Our city council wants a fake suspension bridge, instead, which was going to cost $500 million. The city said it could cover its share of the extra cost with $92 million that it got from the Congress. But then the state said the $92 million was their money, not the city's, so now the city has zip.

And a fake suspension bridge is going to cost half a billion dollars instead of $170 million for the vanilla kind? No, that's why we have to spend $10 million more. To make it cost less. City Manager Mary Suhm said a week ago she could get it down to where it would cost only $350 million to $450 million. You know, give or take a hundred mil'. But we have to pay the Spanish architect $10 million to figure out how to get the cost down.

Oh, now, wait. We were going to answer the question: What is a fake suspension bridge?

OK, a fake suspension bridge is a tall bridge held up by cables that looks like a bridge over the San Francisco Bay or a bridge to Mackinac Island or a bridge somewhere in Europe. But this one is over the Trinity River, from one flat place to another, where you don't need a suspension bridge. So it's sort of, you know, make-believe. Just for looks.

Why do we want that? We just do. Shut up! We just want it. We want it!

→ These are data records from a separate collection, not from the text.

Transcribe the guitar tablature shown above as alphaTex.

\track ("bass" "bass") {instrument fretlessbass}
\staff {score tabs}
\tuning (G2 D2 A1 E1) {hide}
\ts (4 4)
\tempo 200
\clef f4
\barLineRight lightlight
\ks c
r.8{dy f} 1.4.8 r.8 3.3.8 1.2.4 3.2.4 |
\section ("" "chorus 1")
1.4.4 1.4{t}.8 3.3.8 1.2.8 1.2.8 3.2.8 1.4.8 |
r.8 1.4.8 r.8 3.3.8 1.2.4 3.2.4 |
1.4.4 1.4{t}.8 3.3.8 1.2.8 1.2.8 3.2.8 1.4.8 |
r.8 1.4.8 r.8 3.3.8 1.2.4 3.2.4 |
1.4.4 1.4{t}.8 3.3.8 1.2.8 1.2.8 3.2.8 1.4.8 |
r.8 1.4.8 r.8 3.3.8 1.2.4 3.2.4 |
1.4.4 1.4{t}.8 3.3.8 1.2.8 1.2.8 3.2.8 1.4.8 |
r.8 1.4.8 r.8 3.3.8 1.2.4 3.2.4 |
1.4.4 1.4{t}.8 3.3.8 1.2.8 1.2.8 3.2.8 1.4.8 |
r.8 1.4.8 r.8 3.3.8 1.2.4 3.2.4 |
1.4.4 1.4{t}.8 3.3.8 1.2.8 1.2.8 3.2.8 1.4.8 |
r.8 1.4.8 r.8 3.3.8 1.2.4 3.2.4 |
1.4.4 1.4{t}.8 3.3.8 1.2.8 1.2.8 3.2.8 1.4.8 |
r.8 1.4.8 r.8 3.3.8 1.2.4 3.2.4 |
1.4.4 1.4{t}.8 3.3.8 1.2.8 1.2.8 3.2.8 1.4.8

But we already have one. So what? We want two! In fact, truth be told, we want three! Then we'll have the most fake suspension bridges of anywhere in the world. We'll rule, man!

So if we give the Spanish architect $10 million, and he can only get the fake suspension bridge down to a cost of $450 million, and the state intends to pay no more than $170 million, and the rest of the cost falls to the city, then the city will be short $280 million. And we will have spent $10 million, a third of it in tax money, to get there.

And you know what? I'll make you a prediction right here. This is exactly what the city council will vote to do tomorrow.

So my idea again? Before they vote on anything to do with money, we have a team from the Police Department come into the council chambers and give them all Breathalyzers. Or we could do it other ways. We could set it up so they have to blow in a tube before they can get their vote button to work.

I just don't have another explanation. I really do not.